An Argo Application per model makes it exist in the cluster. Copy the existing one and re-point its path:
cp clusters/ai-dev/catalog/coding-assistant/coder-chat.yaml \
   clusters/ai-dev/catalog/coding-assistant/coder-mini.yaml
Edit coder-mini.yaml: set metadata.name, source.path: serving/coder-mini, and the ignoreDifferences Deployment name to coder-mini (so make vllm-up/down-style replica scaling never shows OutOfSync). Keep manual-sync (RespectIgnoreDifferences=true, no automated), the cost gate for a GPU workload. The coding-assistant group is gated by the coding-assistant: true feature flag in environments/ai-dev/config.yaml. The ApplicationSet (clusters/ai-dev/appsets/serving.yaml) recurses the group’s catalogPath, so a new Application file in an enabled group’s directory is picked up automatically; no appset edit is needed. If you add the model under a disabled group, enable the flag and run make resolve-groups first (see staged-bring-up.md).

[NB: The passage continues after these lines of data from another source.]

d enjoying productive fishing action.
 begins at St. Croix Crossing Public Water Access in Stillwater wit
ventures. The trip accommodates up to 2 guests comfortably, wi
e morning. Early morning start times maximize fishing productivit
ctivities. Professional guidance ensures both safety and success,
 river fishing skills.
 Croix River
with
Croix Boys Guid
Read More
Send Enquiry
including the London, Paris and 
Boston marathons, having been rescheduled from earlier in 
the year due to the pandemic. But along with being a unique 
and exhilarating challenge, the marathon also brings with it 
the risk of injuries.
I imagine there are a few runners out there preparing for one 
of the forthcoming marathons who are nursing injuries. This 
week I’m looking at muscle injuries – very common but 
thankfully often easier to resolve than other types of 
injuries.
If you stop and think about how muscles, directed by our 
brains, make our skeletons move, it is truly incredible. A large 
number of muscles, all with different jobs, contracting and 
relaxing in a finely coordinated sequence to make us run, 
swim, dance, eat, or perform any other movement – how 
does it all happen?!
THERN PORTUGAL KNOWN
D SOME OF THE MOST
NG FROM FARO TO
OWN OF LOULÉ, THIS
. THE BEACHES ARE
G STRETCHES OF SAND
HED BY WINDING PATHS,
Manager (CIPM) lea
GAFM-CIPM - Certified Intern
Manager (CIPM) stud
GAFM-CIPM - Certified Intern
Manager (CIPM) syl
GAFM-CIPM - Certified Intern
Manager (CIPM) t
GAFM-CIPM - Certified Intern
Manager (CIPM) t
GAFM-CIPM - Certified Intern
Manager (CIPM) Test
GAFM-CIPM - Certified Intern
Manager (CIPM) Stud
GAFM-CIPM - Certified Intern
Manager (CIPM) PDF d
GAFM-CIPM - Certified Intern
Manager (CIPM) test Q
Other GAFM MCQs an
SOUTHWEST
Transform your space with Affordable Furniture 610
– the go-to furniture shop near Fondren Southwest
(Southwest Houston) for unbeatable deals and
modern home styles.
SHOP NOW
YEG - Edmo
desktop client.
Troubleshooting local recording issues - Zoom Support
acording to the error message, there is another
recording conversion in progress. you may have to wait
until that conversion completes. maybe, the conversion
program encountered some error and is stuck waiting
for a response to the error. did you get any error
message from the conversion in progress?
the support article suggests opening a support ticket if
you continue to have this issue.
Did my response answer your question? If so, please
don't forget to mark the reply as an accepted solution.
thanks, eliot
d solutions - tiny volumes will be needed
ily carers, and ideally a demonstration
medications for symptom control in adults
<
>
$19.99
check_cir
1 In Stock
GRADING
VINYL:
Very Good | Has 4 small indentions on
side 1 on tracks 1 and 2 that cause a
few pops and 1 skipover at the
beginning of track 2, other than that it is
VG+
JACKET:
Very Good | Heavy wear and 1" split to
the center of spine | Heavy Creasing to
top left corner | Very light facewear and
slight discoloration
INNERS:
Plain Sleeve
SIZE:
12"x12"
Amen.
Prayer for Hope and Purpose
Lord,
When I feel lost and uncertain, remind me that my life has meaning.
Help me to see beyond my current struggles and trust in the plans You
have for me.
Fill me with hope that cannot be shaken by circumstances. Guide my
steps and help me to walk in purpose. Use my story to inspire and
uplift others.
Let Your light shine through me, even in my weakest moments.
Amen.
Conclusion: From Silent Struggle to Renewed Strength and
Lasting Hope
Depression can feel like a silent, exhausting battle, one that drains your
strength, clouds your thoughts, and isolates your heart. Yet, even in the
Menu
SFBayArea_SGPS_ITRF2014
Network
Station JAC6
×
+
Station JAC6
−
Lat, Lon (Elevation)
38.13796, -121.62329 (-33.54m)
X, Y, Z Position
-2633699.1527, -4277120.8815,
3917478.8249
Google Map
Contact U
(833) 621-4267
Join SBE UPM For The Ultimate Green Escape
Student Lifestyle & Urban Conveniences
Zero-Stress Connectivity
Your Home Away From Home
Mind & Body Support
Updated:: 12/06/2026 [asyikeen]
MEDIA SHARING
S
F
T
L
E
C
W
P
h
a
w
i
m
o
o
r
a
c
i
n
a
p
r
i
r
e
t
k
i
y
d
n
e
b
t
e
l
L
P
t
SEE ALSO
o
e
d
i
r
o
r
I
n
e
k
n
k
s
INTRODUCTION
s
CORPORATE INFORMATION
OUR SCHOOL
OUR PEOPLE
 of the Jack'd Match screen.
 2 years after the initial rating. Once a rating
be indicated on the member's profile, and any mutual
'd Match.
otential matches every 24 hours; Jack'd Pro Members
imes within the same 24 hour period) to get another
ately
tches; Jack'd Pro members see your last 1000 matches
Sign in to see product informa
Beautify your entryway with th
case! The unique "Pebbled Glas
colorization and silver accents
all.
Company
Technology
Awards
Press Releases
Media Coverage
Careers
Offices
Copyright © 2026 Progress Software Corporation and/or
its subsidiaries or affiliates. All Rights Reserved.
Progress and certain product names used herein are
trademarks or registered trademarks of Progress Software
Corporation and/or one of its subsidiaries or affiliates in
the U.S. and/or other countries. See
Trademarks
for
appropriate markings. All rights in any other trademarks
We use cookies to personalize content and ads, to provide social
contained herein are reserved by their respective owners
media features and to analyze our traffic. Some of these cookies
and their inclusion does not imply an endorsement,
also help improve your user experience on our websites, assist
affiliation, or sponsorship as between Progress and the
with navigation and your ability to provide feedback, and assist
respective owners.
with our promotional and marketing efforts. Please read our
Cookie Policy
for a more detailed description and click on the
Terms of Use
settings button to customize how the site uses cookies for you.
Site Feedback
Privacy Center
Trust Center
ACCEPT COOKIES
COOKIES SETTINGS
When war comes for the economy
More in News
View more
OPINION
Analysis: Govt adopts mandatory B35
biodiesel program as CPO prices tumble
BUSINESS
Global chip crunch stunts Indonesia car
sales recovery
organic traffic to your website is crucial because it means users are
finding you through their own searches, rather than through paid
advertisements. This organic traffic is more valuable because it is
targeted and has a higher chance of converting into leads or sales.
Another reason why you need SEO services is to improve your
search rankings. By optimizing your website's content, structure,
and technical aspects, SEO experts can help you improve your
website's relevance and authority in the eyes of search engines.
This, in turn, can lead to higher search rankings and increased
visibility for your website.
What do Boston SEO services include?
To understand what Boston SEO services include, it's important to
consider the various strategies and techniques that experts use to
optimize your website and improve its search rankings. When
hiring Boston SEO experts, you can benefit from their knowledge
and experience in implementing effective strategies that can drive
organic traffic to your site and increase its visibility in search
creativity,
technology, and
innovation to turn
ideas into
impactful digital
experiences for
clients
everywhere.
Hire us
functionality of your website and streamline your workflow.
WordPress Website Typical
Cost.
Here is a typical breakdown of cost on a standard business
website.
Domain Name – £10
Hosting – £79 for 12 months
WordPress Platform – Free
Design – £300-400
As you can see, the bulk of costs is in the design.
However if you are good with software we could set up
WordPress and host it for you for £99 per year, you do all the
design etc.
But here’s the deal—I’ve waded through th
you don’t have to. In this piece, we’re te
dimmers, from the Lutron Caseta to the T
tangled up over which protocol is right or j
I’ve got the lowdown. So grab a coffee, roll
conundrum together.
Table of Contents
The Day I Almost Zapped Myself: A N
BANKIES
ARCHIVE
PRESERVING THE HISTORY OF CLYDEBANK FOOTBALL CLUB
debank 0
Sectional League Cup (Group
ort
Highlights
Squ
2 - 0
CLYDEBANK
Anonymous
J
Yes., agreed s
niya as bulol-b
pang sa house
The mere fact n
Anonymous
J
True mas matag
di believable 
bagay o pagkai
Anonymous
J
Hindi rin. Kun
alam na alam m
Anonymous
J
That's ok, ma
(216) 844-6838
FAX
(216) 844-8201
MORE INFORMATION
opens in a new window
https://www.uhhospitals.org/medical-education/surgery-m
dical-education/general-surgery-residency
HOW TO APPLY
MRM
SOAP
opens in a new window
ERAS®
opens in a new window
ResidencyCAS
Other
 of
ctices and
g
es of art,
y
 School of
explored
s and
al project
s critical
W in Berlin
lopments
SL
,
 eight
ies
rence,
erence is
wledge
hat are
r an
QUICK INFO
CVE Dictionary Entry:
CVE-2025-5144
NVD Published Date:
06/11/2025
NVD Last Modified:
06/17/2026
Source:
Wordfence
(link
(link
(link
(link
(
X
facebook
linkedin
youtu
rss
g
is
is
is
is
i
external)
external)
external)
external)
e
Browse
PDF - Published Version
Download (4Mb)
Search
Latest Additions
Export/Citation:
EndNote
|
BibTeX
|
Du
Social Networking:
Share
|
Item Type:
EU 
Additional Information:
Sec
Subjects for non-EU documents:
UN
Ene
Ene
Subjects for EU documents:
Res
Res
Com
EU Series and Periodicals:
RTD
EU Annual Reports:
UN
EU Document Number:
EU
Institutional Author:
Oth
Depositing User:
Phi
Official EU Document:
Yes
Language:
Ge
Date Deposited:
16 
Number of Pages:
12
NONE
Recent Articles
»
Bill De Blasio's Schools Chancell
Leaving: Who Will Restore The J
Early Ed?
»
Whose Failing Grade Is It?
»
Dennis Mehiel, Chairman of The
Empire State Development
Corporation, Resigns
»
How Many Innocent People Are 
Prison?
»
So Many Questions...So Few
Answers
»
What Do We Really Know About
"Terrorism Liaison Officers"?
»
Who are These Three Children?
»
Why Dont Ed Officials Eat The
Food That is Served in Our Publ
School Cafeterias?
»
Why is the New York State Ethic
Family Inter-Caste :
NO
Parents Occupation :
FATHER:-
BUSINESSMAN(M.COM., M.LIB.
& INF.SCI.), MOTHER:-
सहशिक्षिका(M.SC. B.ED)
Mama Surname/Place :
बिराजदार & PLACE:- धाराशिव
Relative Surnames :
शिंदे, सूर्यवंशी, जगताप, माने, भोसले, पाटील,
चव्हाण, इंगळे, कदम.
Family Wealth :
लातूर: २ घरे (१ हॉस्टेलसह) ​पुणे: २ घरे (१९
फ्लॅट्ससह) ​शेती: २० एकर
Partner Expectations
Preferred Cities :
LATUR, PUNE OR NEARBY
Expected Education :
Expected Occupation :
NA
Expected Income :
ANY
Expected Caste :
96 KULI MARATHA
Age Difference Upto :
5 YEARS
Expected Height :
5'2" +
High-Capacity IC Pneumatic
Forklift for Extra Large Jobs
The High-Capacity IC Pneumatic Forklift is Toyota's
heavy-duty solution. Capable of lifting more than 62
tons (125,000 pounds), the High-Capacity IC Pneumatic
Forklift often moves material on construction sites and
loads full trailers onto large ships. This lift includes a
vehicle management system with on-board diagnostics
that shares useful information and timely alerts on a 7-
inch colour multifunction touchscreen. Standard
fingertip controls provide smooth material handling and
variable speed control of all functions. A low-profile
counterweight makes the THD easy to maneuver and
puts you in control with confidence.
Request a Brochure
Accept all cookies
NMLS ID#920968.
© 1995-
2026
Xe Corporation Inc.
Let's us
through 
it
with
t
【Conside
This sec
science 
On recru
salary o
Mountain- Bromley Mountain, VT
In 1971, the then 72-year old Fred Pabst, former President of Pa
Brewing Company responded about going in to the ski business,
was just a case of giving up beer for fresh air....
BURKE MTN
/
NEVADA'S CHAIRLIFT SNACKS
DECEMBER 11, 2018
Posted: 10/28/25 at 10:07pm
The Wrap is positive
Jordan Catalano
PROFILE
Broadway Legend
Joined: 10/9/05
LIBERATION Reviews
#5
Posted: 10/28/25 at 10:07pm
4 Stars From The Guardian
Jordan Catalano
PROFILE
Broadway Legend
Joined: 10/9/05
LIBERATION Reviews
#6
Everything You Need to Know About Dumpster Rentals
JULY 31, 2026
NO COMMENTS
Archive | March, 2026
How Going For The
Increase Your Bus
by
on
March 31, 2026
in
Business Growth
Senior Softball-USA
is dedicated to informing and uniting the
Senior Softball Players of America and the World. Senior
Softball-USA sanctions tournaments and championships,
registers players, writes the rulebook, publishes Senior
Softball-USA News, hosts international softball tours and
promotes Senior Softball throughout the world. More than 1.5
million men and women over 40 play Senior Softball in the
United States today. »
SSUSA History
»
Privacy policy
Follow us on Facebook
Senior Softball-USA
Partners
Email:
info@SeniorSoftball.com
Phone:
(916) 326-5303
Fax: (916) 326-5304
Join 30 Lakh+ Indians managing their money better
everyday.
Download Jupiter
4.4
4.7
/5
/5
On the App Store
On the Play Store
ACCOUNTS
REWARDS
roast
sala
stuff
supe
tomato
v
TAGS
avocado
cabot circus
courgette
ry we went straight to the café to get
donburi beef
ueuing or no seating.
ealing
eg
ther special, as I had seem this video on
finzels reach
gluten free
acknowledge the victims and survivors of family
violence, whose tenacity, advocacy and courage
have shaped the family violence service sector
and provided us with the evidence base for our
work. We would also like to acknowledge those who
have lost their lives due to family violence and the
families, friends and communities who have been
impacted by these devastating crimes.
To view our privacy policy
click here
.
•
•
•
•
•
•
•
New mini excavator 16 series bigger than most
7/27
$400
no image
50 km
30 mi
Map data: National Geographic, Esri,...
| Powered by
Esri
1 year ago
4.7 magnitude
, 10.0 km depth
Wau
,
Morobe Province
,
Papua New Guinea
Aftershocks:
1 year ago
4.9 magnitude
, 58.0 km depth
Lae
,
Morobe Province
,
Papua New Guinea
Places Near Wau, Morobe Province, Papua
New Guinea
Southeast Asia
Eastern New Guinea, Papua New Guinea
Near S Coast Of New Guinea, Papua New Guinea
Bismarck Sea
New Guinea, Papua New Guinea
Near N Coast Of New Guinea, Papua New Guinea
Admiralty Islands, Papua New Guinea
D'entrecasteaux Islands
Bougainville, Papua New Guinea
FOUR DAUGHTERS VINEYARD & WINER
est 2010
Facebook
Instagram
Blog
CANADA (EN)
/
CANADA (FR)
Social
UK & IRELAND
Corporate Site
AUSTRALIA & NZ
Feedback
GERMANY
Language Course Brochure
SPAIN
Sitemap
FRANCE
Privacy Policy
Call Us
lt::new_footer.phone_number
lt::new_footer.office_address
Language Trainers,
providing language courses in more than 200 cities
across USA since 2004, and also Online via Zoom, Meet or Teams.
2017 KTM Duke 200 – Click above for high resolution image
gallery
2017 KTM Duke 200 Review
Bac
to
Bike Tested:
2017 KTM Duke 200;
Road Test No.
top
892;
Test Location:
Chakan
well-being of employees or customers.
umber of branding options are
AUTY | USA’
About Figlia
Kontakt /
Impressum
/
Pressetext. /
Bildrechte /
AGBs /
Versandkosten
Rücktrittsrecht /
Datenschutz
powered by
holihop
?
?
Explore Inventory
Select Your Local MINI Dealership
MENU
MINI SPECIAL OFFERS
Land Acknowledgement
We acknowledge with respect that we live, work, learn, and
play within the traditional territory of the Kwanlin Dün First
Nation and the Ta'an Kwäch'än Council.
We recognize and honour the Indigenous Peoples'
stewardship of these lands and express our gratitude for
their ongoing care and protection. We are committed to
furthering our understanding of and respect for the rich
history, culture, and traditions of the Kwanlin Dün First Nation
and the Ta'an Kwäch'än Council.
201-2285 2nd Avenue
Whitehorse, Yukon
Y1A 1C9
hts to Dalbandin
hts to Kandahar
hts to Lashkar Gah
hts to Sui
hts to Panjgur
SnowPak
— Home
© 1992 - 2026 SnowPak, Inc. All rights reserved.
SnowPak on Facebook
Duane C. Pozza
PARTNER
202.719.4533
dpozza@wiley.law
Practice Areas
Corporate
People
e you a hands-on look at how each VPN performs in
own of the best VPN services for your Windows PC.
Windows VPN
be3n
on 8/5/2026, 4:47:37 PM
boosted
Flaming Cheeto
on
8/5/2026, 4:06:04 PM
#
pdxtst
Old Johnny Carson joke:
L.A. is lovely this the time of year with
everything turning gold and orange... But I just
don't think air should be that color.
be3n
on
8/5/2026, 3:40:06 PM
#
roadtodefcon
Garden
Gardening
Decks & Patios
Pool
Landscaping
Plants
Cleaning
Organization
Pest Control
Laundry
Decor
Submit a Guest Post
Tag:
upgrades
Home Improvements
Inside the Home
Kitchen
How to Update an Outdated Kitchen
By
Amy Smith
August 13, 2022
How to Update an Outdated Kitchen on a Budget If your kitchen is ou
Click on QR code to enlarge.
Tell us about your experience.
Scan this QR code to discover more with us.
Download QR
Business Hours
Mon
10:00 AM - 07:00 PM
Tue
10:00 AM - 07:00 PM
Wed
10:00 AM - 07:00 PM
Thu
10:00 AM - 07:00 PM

4. Apply, sync, bring up, validate

make root PROFILE=serving                             # materialize the new Application
argocd app sync coder-mini litellm                    # deploy the model app + re-render LiteLLM
kubectl -n serving scale deploy/coder-mini --replicas=1
kubectl -n serving wait --for=condition=Ready pod -l app.kubernetes.io/name=coder-mini --timeout=1200s
Smoke it direct (proves the pod) and through a budgeted virtual key (proves the gateway + metering), then scale back to $0:
VLLM_KEY=$(kubectl -n serving get secret vllm-api-key -o jsonpath='{.data.api-key}' | base64 -d)
kubectl -n serving port-forward svc/coder-mini 18000:8000 &
curl -s http://127.0.0.1:18000/v1/chat/completions -H "Authorization: Bearer $VLLM_KEY" \
  -H "Content-Type: application/json" \
  -d '{"model":"qwen2.5-coder-3b-instruct","messages":[{"role":"user","content":"ping"}],"max_tokens":8}'
kubectl -n serving scale deploy/coder-mini --replicas=0
One GPU = one model at a time. The reference deployment runs GPUS_ALL_REGIONS=1 (a single L4). Each GPU model requests a whole nvidia.com/gpu, so a new GPU model cannot run concurrently with another until GPU time-slicing or a second GPU lands. Scale one down before bringing the next up.

After adding a model

  • Record it in the model catalog (backend, GPU, context, cost, eval).
  • Benchmark it on your GPU and capture the run context.
  • Tear the GPU back to $0 (make vllm-down or scale --replicas=0) when done; an idle GPU bills.